Lu : Les fourchettes : une vingtaine complexe et sensuelle par Sarah-Maude Beauchesne, publié chez Hurtubise en 2020; vu : Fourchette, une série comportant deux saisons réalisées par Catherine Therrien (idée originale de Sarah-Maude Beauchesne qui y incarne le rôle de… Sarah) et présentées sur Tou.tv en 2019 et 2020; et vu : Photograph, un film de Ritesh Batra tourné en 2017 et lancé en 2019.
Qu’elle soit dans les pages d’un livre ou portée à l’écran par les images soignées d’Alexandre Lampron, l’écriture de Sarah-Maude Beauchesne est vive et percutante. Elle fait réfléchir à la complicité, à l’amour et à ce qui tient deux personnes ensemble même lorsque l’une d’elles (lui ici) boit trop et devient imbuvable. Cette écriture est également parsemée d’expressions qui pourraient donner l’impression d’un franc-parler rafraîchissant et d’une « sexu » décomplexée. À la longue cependant, cette stratégie semble surtout, pour l’héroïne, un moyen supplémentaire d’attirer l’attention dont elle avoue manquer cruellement.

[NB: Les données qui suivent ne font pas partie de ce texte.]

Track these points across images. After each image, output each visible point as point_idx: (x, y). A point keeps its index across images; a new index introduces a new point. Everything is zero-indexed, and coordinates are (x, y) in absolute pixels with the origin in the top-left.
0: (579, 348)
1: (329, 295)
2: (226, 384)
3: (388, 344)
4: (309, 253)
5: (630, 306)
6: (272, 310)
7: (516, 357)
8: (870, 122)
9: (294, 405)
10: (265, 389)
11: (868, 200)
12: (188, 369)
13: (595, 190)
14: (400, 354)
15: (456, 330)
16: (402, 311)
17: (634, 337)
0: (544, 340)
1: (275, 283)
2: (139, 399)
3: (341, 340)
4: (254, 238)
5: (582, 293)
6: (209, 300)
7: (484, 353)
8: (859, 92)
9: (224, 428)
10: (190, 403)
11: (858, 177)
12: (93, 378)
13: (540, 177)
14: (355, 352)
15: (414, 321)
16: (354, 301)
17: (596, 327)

La série se veut un encouragement à être bien d’abord par soi-même, à assumer ses désirs et ses contradictions sans l’approbation d’un amoureux/d’une amoureuse. Le message glisse malheureusement entre les mailles de plusieurs paragraphes/scènes. Même lorsque vêtue d’un « power suit » époustouflant Sarah tente de repousser les convictions préusinées de la rédactrice en chef d’un magazine, elle ne semble pas tout à fait convaincue de ses propres arguments.

Parfois, les algorithmes qui savent tout s’égarent et vous proposent de nouveaux amis, du style les ex de vos amies. They should know better. Ou encore cette fille dont vous n’avez jamais entendu parler, mais qui sourit en bikini au sommet d’une montagne à Bali. Alors que nous sommes encore cloués en télétravail et que la bise souffle dehors, on ne peut qu’apprécier les paysages paradisiaques, l’insouciance des vacances et les courbes cuivrées. Ces mises en scène ne mettent cependant l’accent que sur les jolis minois (Sarah dirait sur le fait d’être « baisable ») et sur une vie de « It Girl ». À quoi pensent ces filles ? On ne le saura pas, car seules retentissent les basses des pistes de danse d’Ibiza.

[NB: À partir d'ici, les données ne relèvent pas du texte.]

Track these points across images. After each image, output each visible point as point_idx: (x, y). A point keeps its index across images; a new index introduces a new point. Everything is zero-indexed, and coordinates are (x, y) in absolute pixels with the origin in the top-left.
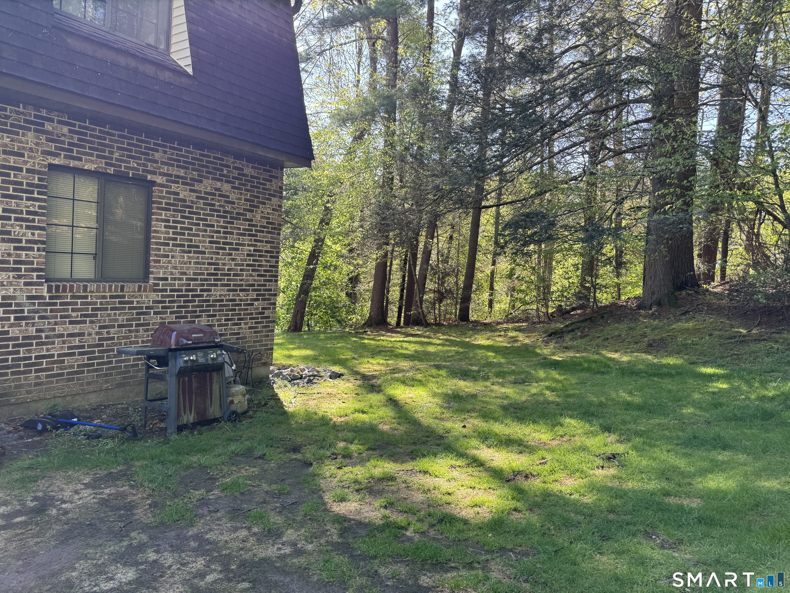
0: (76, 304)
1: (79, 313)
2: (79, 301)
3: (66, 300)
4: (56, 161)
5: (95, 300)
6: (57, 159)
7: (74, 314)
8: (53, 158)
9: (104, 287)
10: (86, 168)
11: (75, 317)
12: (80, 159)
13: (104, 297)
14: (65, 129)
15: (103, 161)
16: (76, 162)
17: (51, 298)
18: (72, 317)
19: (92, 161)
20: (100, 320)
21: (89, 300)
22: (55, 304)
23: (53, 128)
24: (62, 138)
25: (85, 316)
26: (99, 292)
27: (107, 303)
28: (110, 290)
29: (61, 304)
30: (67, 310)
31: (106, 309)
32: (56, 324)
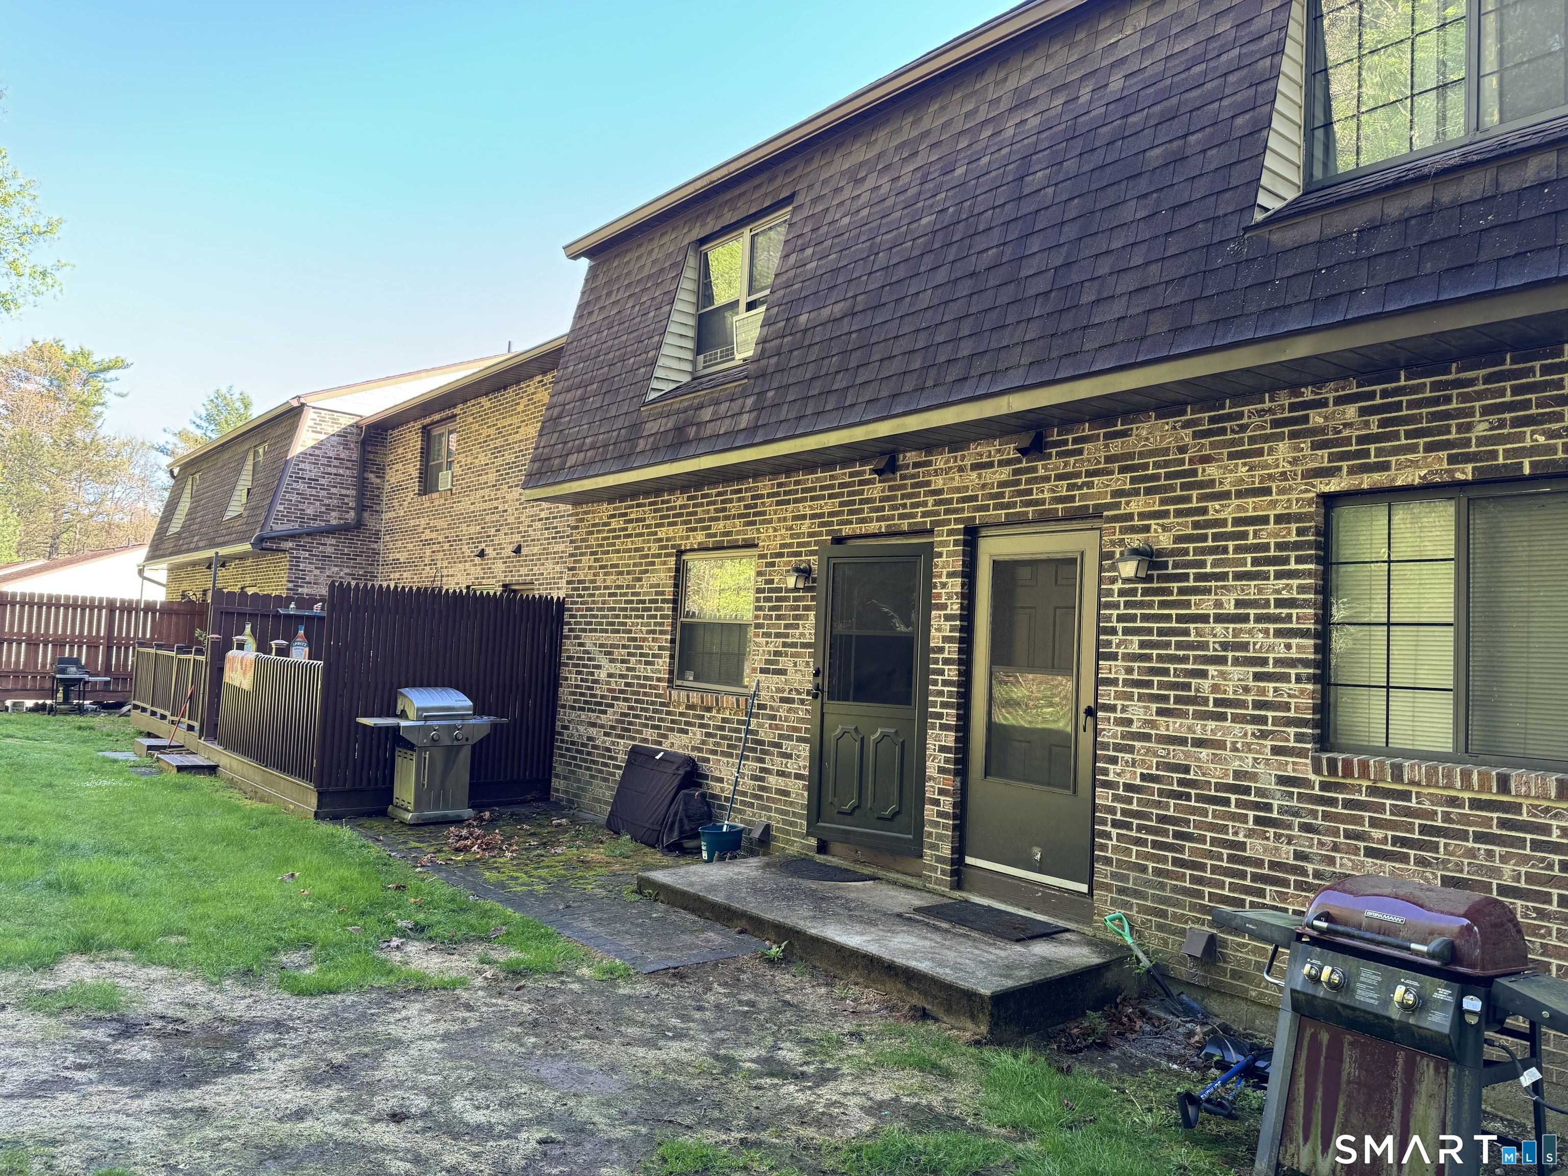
0: (1381, 808)
1: (1390, 833)
2: (1388, 802)
3: (1356, 797)
4: (1333, 485)
5: (1427, 806)
6: (1334, 480)
7: (1377, 834)
8: (1326, 480)
9: (1449, 775)
10: (1399, 483)
11: (1379, 842)
12: (1385, 467)
13: (1453, 802)
14: (1351, 411)
15: (1444, 454)
16: (1376, 476)
17: (1324, 786)
18: (1372, 839)
19: (1414, 464)
20: (1445, 862)
21: (1413, 804)
22: (1332, 802)
23: (1326, 418)
24: (1346, 433)
25: (1404, 842)
26: (1437, 786)
27: (1464, 819)
28: (1467, 785)
29: (1348, 804)
30: (1359, 821)
31: (1464, 836)
32: (1335, 848)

Ces images sont-elles si éloignées de celles d’un Jacques-Henri Lartigue ? Dans la forme, peut-être. Sur le fond, peut-être pas.

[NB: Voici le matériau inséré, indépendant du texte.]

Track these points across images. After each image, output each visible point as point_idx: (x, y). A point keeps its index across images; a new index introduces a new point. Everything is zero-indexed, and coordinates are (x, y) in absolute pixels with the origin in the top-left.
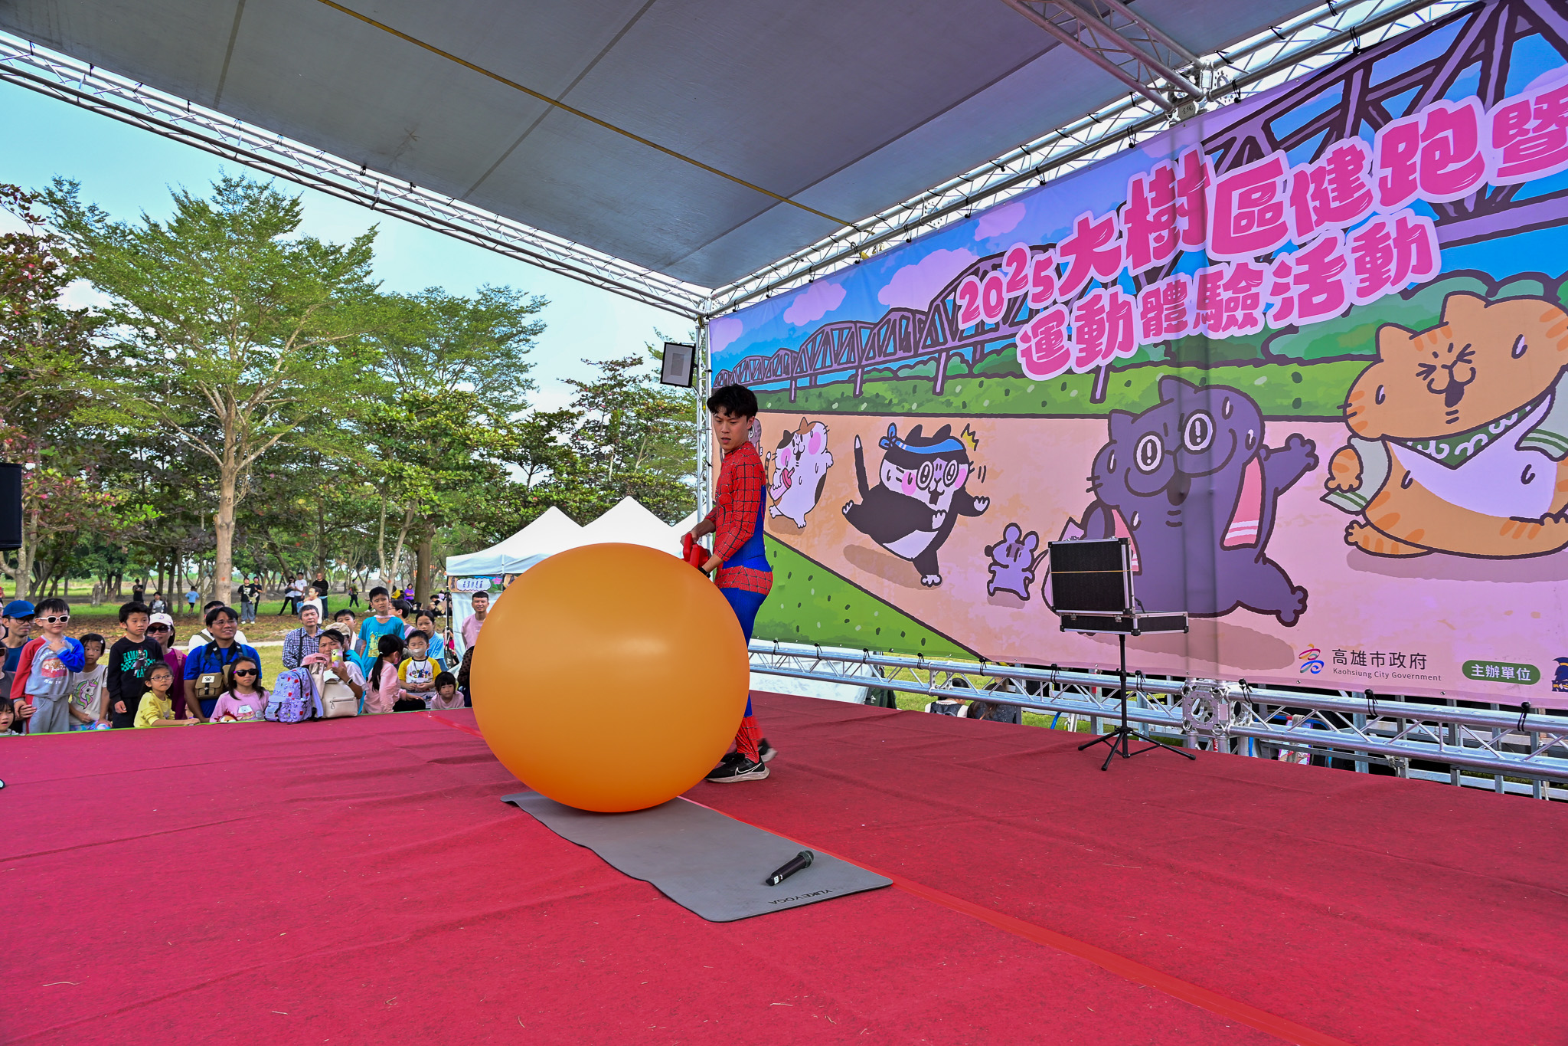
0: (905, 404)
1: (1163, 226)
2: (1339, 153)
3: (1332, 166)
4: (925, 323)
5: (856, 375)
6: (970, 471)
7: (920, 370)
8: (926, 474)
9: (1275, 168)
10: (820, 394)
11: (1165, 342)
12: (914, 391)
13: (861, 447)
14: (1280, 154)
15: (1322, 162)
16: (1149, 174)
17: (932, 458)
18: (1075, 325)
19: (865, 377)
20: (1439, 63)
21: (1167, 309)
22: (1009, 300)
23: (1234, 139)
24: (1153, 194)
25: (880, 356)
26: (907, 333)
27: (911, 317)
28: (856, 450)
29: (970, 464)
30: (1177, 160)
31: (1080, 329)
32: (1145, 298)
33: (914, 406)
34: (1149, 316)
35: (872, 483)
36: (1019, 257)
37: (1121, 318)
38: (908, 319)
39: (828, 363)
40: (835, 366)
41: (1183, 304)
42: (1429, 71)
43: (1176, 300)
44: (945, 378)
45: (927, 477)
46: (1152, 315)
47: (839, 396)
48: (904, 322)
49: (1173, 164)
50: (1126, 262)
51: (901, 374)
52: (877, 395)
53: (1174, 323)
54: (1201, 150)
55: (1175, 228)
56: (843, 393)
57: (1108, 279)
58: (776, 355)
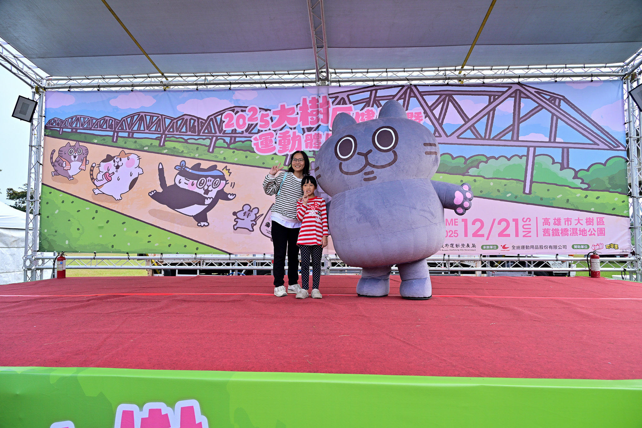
0: (191, 154)
1: (314, 115)
2: (368, 110)
3: (366, 113)
4: (205, 124)
5: (161, 137)
6: (226, 184)
7: (200, 141)
8: (202, 182)
9: (350, 109)
10: (136, 142)
11: (313, 151)
12: (197, 149)
13: (163, 168)
14: (352, 105)
15: (364, 111)
16: (309, 98)
17: (206, 177)
18: (278, 139)
19: (167, 139)
20: (394, 96)
21: (314, 141)
22: (249, 124)
23: (338, 97)
24: (311, 104)
25: (177, 132)
26: (194, 126)
27: (197, 120)
28: (159, 169)
29: (226, 181)
30: (320, 97)
31: (279, 140)
32: (307, 136)
33: (197, 156)
34: (308, 142)
35: (169, 183)
36: (253, 110)
37: (297, 140)
38: (195, 120)
39: (142, 128)
40: (147, 131)
41: (320, 141)
42: (391, 97)
43: (318, 139)
44: (215, 147)
45: (203, 184)
46: (309, 141)
47: (149, 145)
48: (192, 121)
49: (318, 98)
50: (299, 123)
51: (189, 141)
52: (174, 148)
53: (317, 146)
54: (328, 97)
55: (318, 117)
56: (151, 144)
57: (293, 127)
58: (103, 118)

Loin de cette insécurité et de ces artifices, Miloni et Rafi se rencontrent, dans Photograph, avec leur désir d’une vie différente de celle décidée par leurs parents pour chacun d’eux. Dans l’effervescence moite de Mumbai, un regard, quelques mots ou un silence suffisent pour exprimer le doute, la curiosité, le plaisir de se retrouver et d’inventer lentement une histoire imprévisible, mais juste.